As a high school student currently in the midst of applying to colleges, I agree that it can be overwhelming to be bombarded with more colleges to your already overwhelming long list of colleges; after a while, it seems that they all begin to blend together. However, the application process also opens my eyes to possibilities I never thought I would consider -- and one of those possibilities is that of attending a women’s college.
I had never even given women’s colleges a second glance until one of my friends announced that she would be attending Wellesley in the fall: most famously known as Hillary Clinton’s alma mater. With my interest piqued, I began researching the world of women’s colleges with hesitancy. What about getting the whole college experience? And more importantly, how could I flourish in a male-dominated world, in the male-dominated fields of journalism and political science, if I grew accustomed to only being in female-dominated environments?
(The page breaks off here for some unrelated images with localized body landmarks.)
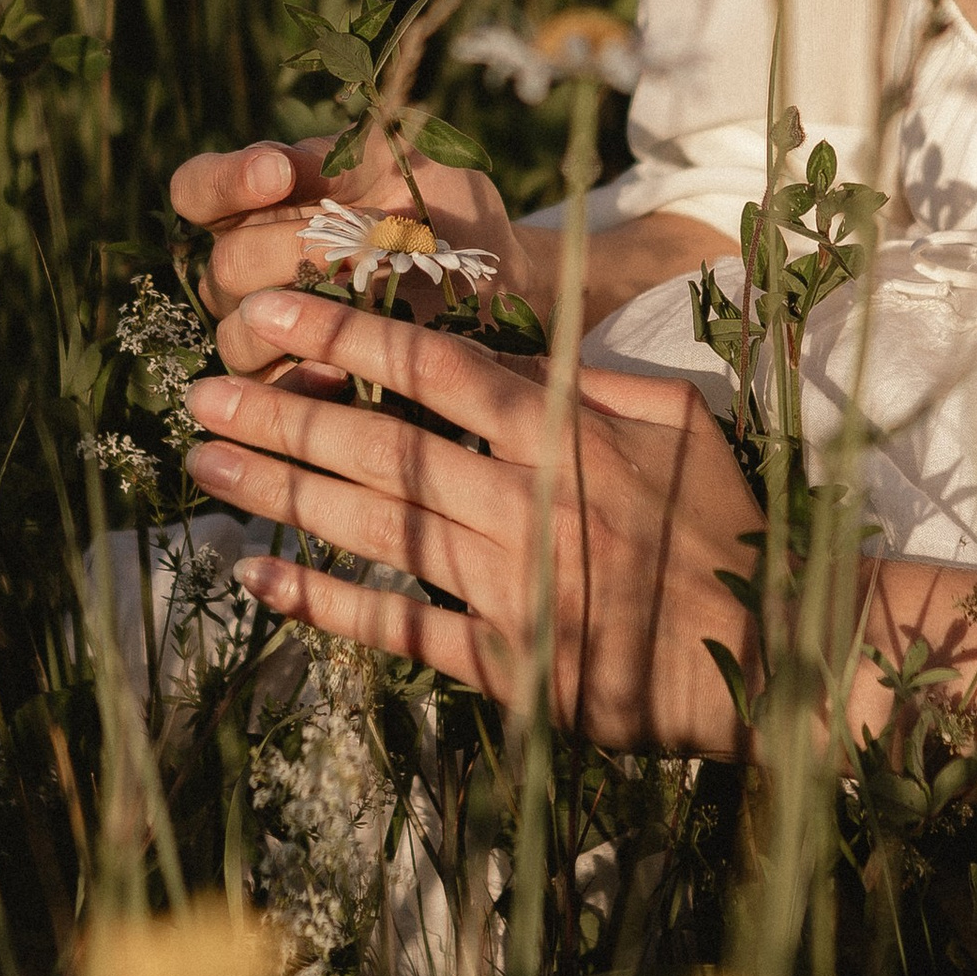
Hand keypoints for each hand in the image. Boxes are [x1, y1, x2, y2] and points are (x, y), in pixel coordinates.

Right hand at [170, 132, 526, 380]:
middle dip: (278, 253)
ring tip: (345, 309)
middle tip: (340, 250)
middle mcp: (253, 270)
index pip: (198, 190)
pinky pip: (276, 398)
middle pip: (224, 267)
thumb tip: (282, 166)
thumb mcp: (412, 165)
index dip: (223, 182)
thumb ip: (351, 154)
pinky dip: (304, 383)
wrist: (501, 285)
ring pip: (238, 338)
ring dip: (290, 325)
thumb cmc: (448, 212)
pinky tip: (344, 371)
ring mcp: (271, 335)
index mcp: (263, 205)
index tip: (276, 172)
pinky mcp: (300, 390)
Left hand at [181, 289, 762, 753]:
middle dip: (282, 414)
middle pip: (382, 445)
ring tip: (208, 464)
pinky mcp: (511, 664)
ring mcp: (516, 586)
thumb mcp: (677, 421)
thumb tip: (504, 350)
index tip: (271, 311)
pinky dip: (327, 604)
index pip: (437, 366)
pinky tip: (262, 579)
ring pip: (377, 527)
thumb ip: (588, 379)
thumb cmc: (725, 526)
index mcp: (569, 431)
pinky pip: (401, 628)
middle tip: (200, 391)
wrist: (777, 653)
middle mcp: (530, 501)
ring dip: (283, 493)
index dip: (345, 335)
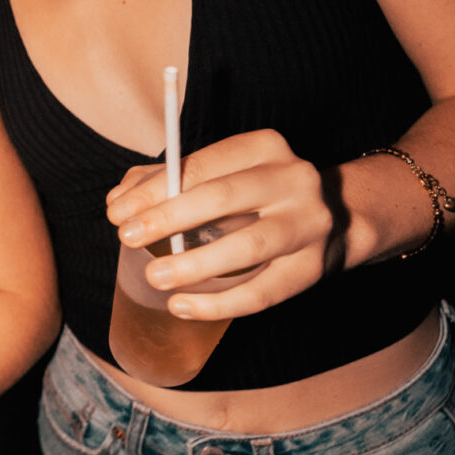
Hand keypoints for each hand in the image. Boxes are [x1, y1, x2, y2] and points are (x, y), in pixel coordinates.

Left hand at [104, 129, 345, 320]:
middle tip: (127, 238)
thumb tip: (118, 200)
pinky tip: (182, 307)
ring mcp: (308, 225)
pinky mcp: (312, 268)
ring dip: (195, 264)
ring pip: (248, 246)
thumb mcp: (223, 175)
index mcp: (265, 147)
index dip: (155, 189)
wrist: (336, 220)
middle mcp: (293, 179)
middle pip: (224, 197)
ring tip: (154, 278)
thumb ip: (168, 181)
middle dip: (169, 218)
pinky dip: (218, 304)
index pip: (202, 165)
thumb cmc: (259, 196)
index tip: (117, 212)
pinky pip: (262, 292)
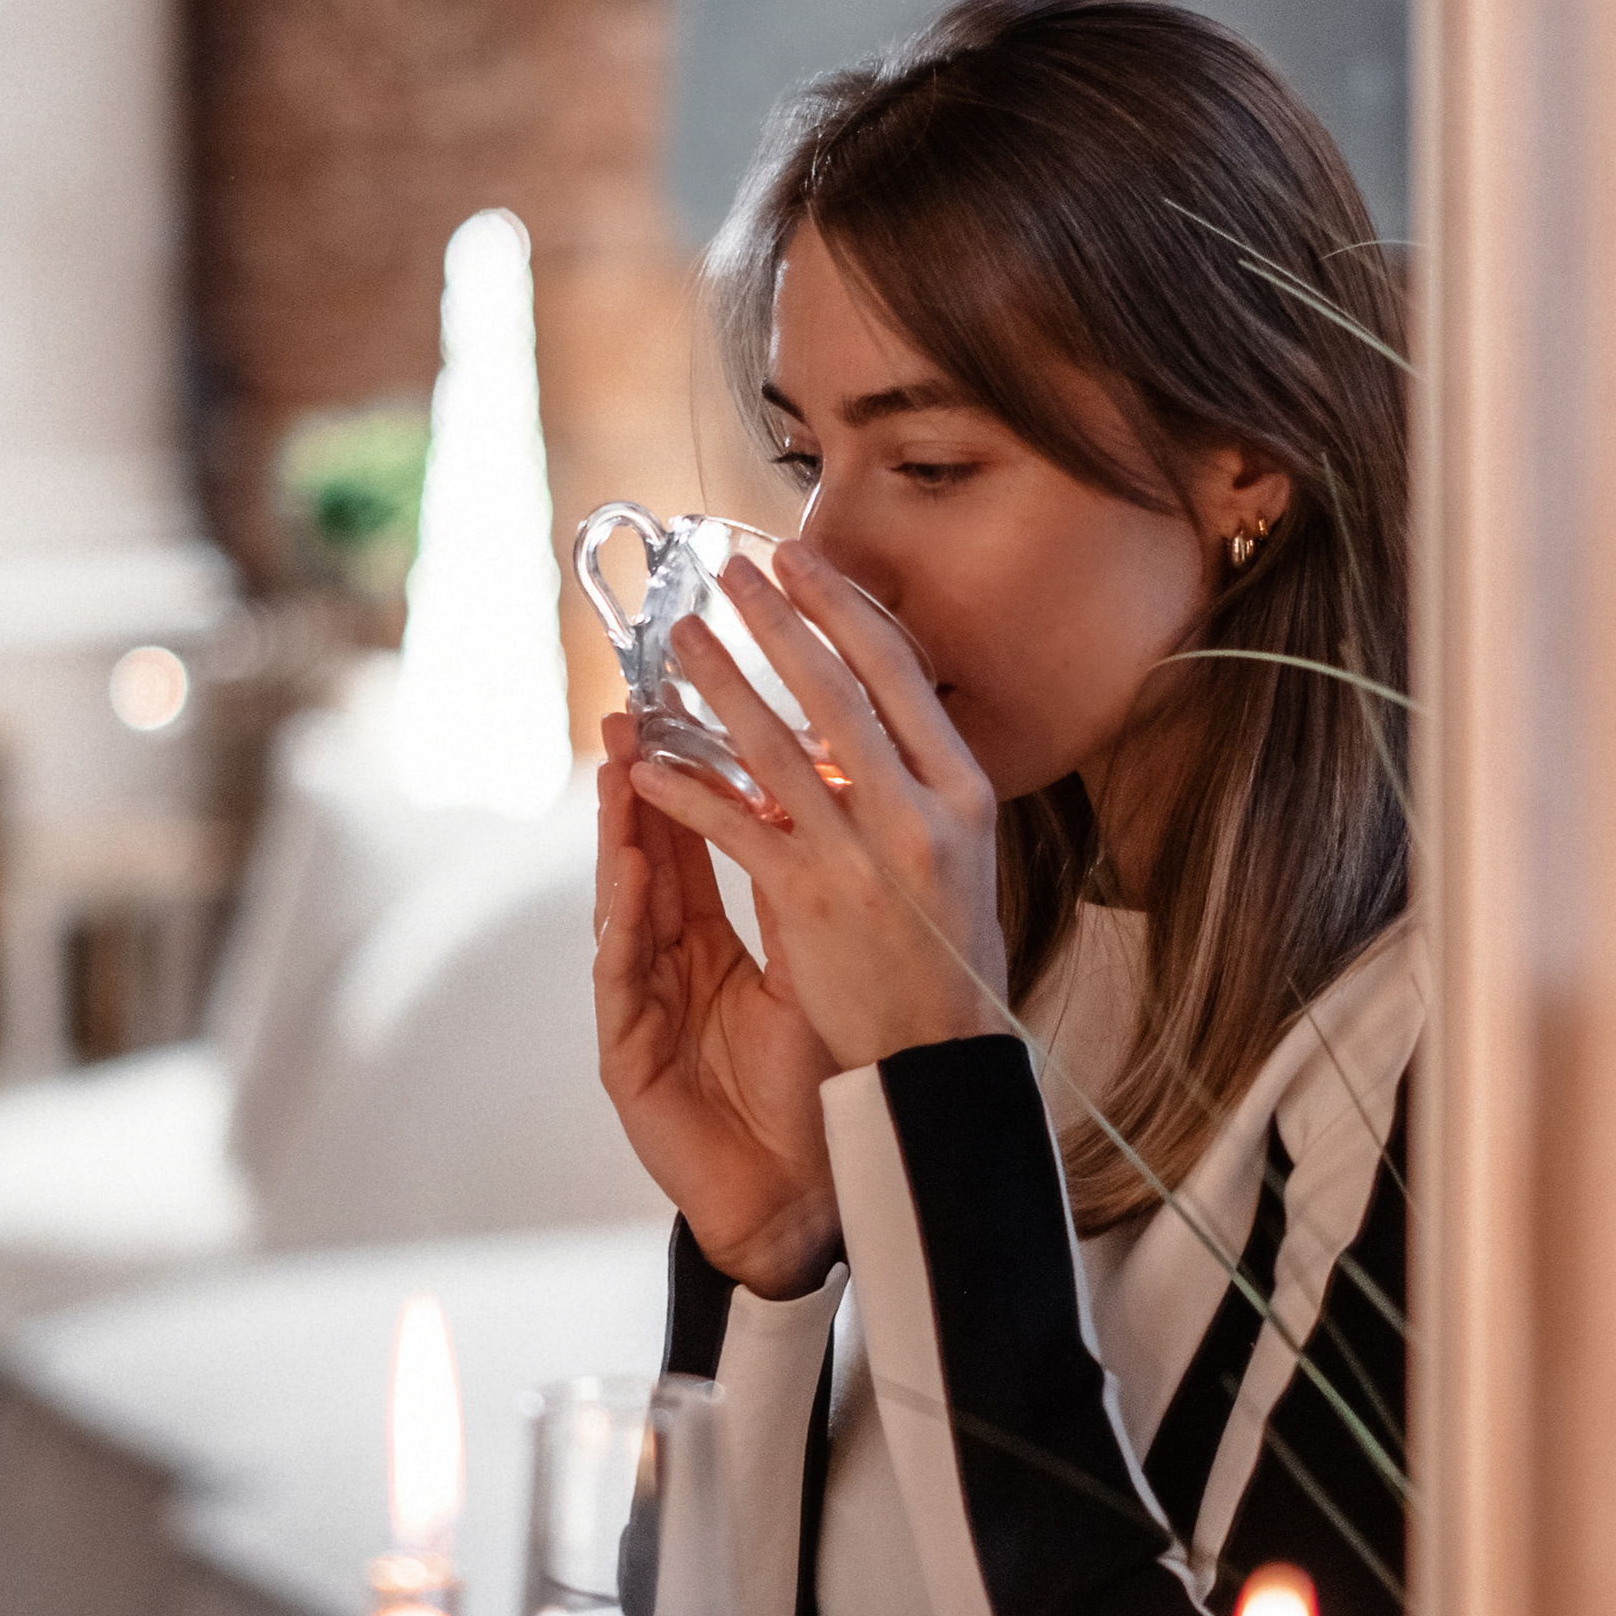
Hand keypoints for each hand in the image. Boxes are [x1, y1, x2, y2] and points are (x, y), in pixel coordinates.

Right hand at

Women’s colleges produce the most female executives, political figures, and overall “first women" in many fields -- and it’s no coincidence. Nancy Pelosi, the first female Speaker of the House, graduated from Trinity College, Madeline Albright, the first woman Secretary of State, graduated from Wellesley College, and Drew Faust, the first woman president of Harvard University, graduated from Bryn Mawr -- to name a few. But what is the connection between women’s colleges and successful women?
Entirely women’s colleges produce more female leaders than coeducational environments because they create an incomparable atmosphere of female environment. As all leadership positions in clubs and student activities are occupied by women, students who attend women’s colleges are given the confidence to take initiative and achieve their leadership potentials -- a confidence they are not given in coeducational environments as the majority of these positions are filled by male students.
Along with this, women who attend women’s colleges thrive in male dominated majors whereas women beginning college in these majors often drop out before earning their degree in that field. For example, women are more likely to stick with majors in mathematics and hard sciences in a women’s college than in a coed college as these majors are predominantly made up of men in coed colleges.
Along with this, many women’s colleges are smaller in size as many of them are liberal arts in nature, making it easier to establish connections with professors and stand out in the classroom.
Women have the capability to be successful anywhere, women’s college or coed. However, women’s colleges provide women with an environment of female empowerment that has proved effective for many powerful women throughout history. The fact that a college is women only should not be a deterrent from attending a school, but instead a plus side.